Assessing the relationship between policy-related variables and other lengths of stay (for example, the percentage of stays lasting more than one year)32 yielded similar results. Given the small population of ICF/IID users, most of whom are young or middle-aged adults who live in these facilities for very long periods of time,33 these results are not entirely surprising. To the extent that policy affects how individuals with an ICF/IID level of need receive their care, it is likely through the diversion of would-be residents to community-based services or smaller group homes.

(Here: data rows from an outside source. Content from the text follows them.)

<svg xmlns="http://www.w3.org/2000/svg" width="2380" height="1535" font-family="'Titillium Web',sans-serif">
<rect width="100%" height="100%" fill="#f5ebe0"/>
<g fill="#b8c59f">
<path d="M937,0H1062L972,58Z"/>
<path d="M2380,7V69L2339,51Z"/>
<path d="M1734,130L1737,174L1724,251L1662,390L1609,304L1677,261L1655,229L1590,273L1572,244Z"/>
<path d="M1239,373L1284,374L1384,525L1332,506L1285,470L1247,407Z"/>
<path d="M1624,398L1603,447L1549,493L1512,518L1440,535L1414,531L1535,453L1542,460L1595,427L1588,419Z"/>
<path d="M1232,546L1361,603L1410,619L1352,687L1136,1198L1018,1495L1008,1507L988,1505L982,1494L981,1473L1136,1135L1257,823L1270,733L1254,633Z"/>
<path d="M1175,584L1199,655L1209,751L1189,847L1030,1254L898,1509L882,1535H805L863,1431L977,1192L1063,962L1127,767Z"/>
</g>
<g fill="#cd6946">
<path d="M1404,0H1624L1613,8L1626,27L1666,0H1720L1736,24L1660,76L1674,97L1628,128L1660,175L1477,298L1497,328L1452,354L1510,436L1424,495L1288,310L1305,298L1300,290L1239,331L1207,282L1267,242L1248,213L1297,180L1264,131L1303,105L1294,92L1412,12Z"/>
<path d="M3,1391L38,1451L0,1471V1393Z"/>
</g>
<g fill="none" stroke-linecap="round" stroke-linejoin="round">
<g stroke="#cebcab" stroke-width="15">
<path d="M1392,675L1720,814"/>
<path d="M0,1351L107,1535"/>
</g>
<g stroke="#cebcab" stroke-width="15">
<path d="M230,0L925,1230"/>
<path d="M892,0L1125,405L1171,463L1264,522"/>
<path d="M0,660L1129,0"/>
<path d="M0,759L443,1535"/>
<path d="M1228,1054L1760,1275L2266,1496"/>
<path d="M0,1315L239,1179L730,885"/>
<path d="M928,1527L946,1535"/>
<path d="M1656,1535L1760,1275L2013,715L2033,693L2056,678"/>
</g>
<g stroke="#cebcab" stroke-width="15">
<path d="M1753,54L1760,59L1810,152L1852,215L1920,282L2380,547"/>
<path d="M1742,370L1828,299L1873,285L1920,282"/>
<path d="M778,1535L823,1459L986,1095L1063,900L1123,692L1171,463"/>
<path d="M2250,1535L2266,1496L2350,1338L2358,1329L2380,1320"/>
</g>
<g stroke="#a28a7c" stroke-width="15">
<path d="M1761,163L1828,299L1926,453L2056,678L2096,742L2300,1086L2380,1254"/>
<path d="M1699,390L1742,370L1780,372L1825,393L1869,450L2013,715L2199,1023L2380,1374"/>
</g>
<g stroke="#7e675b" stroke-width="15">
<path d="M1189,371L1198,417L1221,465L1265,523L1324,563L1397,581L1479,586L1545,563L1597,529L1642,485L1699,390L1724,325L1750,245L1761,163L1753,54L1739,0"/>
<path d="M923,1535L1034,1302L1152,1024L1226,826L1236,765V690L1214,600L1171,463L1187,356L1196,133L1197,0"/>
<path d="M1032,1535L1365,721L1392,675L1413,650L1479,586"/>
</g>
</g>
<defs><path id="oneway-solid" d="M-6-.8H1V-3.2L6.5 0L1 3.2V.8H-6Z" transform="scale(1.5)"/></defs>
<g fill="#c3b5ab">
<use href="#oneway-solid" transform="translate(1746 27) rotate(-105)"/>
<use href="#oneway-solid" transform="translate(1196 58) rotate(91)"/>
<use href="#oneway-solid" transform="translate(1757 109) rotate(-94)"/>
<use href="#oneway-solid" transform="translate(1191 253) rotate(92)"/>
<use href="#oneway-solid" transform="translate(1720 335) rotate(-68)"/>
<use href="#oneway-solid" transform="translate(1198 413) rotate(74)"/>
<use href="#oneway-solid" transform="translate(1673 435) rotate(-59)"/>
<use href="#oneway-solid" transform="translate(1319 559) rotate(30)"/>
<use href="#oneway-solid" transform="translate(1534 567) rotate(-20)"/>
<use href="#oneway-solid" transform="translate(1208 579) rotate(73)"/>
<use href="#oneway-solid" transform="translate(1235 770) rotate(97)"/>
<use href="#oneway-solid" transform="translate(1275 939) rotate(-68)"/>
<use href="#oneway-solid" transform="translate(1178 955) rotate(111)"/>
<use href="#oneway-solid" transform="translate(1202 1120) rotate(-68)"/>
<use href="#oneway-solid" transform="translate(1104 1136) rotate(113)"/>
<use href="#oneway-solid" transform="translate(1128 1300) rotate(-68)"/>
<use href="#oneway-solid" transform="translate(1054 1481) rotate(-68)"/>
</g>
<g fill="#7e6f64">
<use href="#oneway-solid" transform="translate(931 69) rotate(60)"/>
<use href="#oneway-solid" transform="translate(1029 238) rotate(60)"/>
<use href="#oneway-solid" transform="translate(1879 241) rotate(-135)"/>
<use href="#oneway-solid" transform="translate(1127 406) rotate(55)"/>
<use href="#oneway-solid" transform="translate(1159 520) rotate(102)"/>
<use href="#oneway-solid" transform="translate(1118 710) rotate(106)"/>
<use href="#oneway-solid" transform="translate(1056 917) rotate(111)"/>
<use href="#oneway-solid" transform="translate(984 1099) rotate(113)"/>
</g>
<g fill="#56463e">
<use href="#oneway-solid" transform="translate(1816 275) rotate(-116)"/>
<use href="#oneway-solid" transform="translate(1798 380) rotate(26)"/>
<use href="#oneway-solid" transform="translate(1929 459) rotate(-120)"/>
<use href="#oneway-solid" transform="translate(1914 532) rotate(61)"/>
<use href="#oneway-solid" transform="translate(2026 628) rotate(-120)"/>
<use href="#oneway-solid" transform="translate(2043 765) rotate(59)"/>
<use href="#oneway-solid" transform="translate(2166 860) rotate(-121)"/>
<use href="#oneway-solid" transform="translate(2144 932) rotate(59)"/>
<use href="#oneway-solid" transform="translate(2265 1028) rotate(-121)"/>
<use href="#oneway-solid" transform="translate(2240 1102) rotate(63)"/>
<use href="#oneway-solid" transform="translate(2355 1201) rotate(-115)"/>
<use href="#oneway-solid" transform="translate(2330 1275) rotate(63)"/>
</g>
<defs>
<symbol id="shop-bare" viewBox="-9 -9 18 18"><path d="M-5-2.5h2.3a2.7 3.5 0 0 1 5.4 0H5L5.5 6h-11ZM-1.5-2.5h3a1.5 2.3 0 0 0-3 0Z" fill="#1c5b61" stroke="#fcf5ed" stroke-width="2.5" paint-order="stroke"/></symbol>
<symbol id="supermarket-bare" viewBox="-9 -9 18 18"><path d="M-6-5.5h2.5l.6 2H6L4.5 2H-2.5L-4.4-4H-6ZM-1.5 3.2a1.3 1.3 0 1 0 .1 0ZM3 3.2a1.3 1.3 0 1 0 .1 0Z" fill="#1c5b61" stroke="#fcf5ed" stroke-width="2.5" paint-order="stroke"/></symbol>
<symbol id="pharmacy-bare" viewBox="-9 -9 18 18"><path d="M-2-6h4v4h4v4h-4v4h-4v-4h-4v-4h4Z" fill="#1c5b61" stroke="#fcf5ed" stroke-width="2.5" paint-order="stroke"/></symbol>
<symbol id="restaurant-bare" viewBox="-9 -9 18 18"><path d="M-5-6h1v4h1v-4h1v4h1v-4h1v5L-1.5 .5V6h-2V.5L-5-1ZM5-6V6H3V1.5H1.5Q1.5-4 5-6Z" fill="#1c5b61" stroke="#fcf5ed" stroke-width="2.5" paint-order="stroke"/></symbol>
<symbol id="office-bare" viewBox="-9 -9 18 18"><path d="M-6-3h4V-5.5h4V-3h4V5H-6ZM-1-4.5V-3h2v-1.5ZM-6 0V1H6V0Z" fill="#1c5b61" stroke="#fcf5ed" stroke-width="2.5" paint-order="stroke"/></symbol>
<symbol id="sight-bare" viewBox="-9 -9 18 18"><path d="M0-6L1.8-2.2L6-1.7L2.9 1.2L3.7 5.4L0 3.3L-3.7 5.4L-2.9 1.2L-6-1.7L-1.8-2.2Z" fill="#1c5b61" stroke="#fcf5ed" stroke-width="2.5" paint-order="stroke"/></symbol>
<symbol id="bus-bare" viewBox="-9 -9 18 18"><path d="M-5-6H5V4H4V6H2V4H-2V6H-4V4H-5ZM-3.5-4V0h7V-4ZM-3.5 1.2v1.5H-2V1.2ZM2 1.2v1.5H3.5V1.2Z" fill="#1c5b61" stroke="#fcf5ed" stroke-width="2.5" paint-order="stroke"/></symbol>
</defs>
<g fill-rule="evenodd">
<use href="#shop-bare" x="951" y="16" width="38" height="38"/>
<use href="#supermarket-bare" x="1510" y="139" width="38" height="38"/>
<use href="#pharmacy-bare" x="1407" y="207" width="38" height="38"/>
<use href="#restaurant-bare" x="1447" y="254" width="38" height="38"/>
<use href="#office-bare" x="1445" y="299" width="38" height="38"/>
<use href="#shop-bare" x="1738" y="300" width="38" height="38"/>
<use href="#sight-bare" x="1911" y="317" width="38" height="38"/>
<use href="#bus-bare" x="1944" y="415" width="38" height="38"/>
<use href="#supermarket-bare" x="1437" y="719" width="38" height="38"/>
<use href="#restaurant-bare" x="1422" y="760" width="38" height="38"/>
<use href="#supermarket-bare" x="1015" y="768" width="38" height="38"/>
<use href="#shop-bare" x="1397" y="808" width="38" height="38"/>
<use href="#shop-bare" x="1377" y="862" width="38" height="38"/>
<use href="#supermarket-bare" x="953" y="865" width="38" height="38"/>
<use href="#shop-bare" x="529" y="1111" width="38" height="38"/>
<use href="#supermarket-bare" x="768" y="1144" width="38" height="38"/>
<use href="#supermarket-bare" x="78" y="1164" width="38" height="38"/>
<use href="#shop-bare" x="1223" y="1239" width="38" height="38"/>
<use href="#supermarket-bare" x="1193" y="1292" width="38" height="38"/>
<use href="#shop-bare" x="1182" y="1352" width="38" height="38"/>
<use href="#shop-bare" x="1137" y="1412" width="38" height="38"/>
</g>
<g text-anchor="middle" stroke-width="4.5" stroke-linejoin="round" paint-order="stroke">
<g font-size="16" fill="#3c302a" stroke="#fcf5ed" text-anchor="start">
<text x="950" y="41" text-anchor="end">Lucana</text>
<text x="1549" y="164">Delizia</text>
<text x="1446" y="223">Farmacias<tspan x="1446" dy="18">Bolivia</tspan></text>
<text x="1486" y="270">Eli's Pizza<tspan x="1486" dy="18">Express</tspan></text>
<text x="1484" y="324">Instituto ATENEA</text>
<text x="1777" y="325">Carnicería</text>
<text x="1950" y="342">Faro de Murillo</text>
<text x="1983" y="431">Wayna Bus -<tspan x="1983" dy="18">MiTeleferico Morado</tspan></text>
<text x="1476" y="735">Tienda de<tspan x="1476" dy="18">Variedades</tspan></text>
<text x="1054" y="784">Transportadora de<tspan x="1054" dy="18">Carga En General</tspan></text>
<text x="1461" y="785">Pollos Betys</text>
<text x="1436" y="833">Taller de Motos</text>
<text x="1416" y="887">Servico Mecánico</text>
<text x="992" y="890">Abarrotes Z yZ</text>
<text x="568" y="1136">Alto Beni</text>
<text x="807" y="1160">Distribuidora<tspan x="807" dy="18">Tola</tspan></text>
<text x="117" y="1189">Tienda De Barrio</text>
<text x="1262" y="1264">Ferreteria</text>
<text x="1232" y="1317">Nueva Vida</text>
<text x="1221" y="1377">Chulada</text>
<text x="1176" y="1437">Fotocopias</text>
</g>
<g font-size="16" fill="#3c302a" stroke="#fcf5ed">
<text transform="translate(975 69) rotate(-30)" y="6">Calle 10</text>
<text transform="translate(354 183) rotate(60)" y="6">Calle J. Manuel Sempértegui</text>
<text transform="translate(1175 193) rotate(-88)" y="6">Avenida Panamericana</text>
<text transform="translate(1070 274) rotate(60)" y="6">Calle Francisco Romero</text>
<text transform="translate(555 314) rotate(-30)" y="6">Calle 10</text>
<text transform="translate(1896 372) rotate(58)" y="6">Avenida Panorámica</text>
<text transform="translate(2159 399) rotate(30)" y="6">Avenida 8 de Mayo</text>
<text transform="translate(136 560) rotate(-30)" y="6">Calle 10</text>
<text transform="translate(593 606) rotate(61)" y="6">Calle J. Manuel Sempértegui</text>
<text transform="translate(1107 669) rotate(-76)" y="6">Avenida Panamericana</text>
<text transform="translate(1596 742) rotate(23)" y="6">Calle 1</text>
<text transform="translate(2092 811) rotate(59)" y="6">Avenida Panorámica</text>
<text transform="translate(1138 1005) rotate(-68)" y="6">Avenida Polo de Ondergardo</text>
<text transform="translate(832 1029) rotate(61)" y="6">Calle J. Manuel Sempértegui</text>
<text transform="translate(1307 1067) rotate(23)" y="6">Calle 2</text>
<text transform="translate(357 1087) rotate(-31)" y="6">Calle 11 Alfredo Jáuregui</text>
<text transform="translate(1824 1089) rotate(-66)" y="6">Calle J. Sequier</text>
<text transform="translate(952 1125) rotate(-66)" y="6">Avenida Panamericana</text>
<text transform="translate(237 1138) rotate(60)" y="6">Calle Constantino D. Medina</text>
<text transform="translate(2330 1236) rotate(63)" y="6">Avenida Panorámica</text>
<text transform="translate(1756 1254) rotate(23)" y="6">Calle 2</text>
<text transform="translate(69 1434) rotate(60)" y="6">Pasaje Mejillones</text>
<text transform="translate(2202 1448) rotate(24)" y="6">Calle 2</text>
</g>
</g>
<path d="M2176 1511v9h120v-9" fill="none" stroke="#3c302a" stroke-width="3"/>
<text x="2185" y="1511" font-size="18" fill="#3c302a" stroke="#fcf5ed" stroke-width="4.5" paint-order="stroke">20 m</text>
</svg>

D. Summary of ICF/IID Findings

Enrollees residing in ICFs/IID were generally younger adults who remained in residence for a year or longer. Among those who had shorter stays, it is likely that some of these resulted from either: (1) residents being transitioned to the community upon the closure of their facility; or (2) individuals entering the Medicaid system in certain states who are initially placed in state institutions (or other settings that receive people entering the residential service system) on a short-term basis while waiting for a placement in a more appropriate care setting to be arranged. The vast majority (89 percent) qualified for Medicaid even before they were admitted to the ICF/IID and those who qualified in advance generally retained the same MAS upon admission. This is not surprising since their disabilities are generally lifelong and often limit their ability to earn income.

More than 40 percent of enrollees living in ICFs/IID used HCBS before their ICF/IID stay, suggesting (as with nursing homes) that it is not uncommon for an individual to use both communityand institutional services rather than solely ICF/IID services. Although few enrollees had both ICF/IID and nursing home stays during the study period, most of those individuals moved from nursing homes to ICF/IIDs, rather than the other way around; these enrollees might have used nursing homes prior to their ICF/IID admission either for post-acute care or while waiting for an ICF/IID bed to become available.

There was little meaningful relationship between lengths of ICF/IID spells and state policy variables, although the percentage of stays lasting three months or less was lower in states that closed facilities during the study period.